• _Exercise goal_: Write the next part of the text below about the artist Juul Kraijer and her drawings, starting after its last sentence.

• _Extract to read_:
For fifteen years Juul Kraijer has been drawing a recognizable reality parallel to the reality that we know. She works mainly with charcoal and sometimes with dry pastel. With few lines she portrays physical-emotional and mental sensations. Sobriety intensifies the power of the image and its compactness leads the onlooker to the core. On the sheets of paper from 20 to 300 centimeter width an androgynous looking young woman appears, absent and unmoved or in full concentration. Associations and thoughts, that naturally fleet like fast - flowing water, are written on her body.
In embodied frames of mind the protagonist is staged in a neutral way. She can transform into a landscape, into a body with forests or volcanoes appearing on its curves, as in the immense drawing that is in the collection of the Museum of Modern Art in New York. She can also disintegrate when mosquitos and bees take possession of her, bite her, suck her blood and distribute all these droplets like pollen in nature. Nevertheless her body remains a paragon of calm and graceful modesty, untouchable like that of an imperial geisha.
The drawings remind one of the Indian culture of contemplation; subtle gestures, refined and elegant miniature painting and gods and demons in animal shape. Already as a young girl Juul Kraijer became acquainted with western and non-western art. In recent years she has frequently travelled to India. Her travels have allowed her to gain new experiences of the senses, to register body postures, to become acquainted with another attitude towards life. Later in her studio in Rotterdam all facets come together on the paper. The result are sensitive, figurative drawings of someone who isolates her emotions and observations, cautiously polishes them and then so subtly recreates them that many can see their own experiences reflected in them.
Juul Kraijer was born in Assen in The Netherlands in 1970 and lives in Rotterdam. Her work has been awarded three Dutch art prizes and has been exhibited many times. It is included in museum and private collections in the Netherlands and abroad.

• _Given data_:

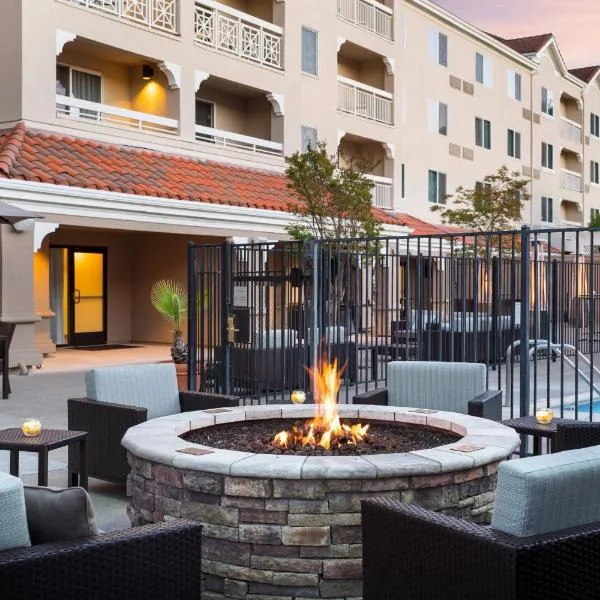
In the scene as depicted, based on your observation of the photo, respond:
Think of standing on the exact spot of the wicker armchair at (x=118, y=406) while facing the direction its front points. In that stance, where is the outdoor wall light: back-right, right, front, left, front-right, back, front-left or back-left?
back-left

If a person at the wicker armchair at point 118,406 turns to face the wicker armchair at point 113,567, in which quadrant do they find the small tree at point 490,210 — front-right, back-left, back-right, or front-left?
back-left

...

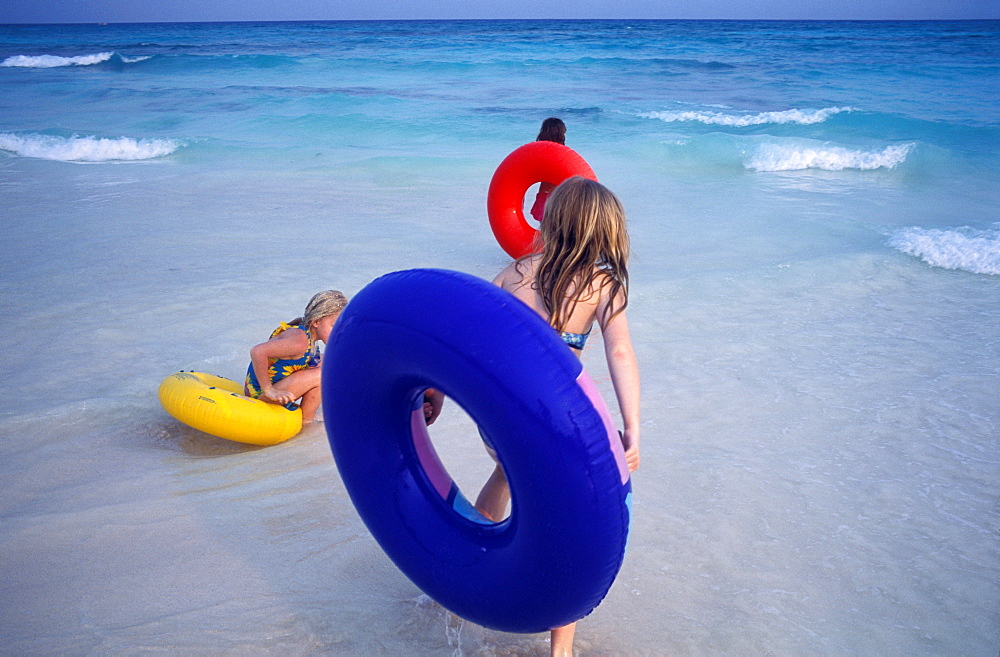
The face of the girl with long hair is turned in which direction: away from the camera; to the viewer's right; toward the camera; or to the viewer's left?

--

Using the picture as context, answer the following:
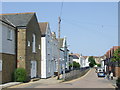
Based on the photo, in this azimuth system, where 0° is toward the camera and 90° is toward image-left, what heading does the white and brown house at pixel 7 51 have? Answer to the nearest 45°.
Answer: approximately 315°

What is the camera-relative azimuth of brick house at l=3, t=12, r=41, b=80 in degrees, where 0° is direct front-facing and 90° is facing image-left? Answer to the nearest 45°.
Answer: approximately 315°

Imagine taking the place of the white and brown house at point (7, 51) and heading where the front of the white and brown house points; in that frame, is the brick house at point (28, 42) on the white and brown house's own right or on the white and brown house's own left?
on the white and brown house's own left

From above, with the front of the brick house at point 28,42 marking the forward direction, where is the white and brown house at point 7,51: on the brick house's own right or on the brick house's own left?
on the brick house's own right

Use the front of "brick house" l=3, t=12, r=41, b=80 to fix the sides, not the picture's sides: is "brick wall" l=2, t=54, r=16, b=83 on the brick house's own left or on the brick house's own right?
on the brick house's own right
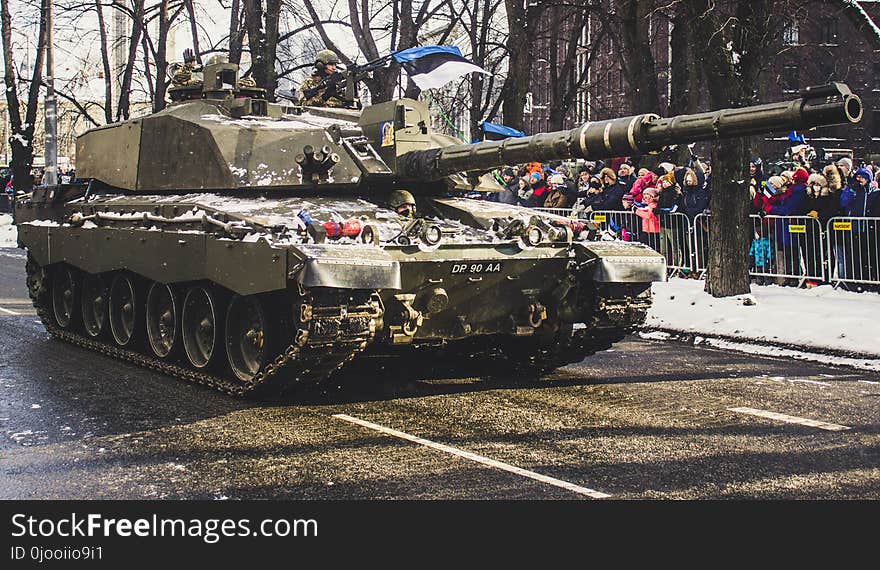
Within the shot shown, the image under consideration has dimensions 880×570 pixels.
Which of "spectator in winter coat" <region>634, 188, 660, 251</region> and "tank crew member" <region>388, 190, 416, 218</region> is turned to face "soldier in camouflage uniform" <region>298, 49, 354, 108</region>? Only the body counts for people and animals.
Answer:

• _Answer_:
In 2001 the Stedelijk Museum in Amsterdam presented her work, in 2005 and 2008 she exhibited at Museum Kunst Palast in Düsseldorf, in 2009 at The Third Moscow Biennale of Contemporary Art at the Garage Center in Moscow and in 2013 at La Maison Rouge in Paris as part of the exhibition Théatre du Monde, curated by Jean-Hubert Matin. Her works are in the collections of the Stedeijk and the Overholland Museum in Amsterdam, the MoMa in New York, Museum Boijmans van Beunigen in Rotterdam, the Kiasma in Helsinki, as well as in many private and corporate collections.
Italian Summer
In the exhibition Italian Summer we present five young Italian artists who share the attitude to explore a wide range of techniques and materials. Each has an individual approach, but they all mix traditional techniques with aspects of the contemporary world.
Marco Basta (*Milan 1985) works between an inner, intimate, definite space, and the external world. In the work Piogge (Rains) he attempts to record and give form to this elusive atmospheric phenomenon. The raindrops are captured by a scanner and then printed on hand made paper and reworked with pigments. With Giardino (Garden) the artist continues the series of botanical drawings on felt: a detailed and imaginary nature, frozen in a state of timeless perfection.
Attracted by the contradictory aspects of reality, Marco Belfiore (*Rovereto 1971) reveals, with subtle irony, faults of interpretation and perception connected with appearances, and with what we generally take for granted. With the series of watercolors Scherzi della natura (Freaks of Nature) he seduces the gaze with colorful exotic birds that evoke the realism typical of certain scientific illustrations, but in fact we are looking at something that does not exist in nature: these are hybrids, combinations of parts of different birds, whose forms and colors are familiar because they belong to the imaginary of the exotic.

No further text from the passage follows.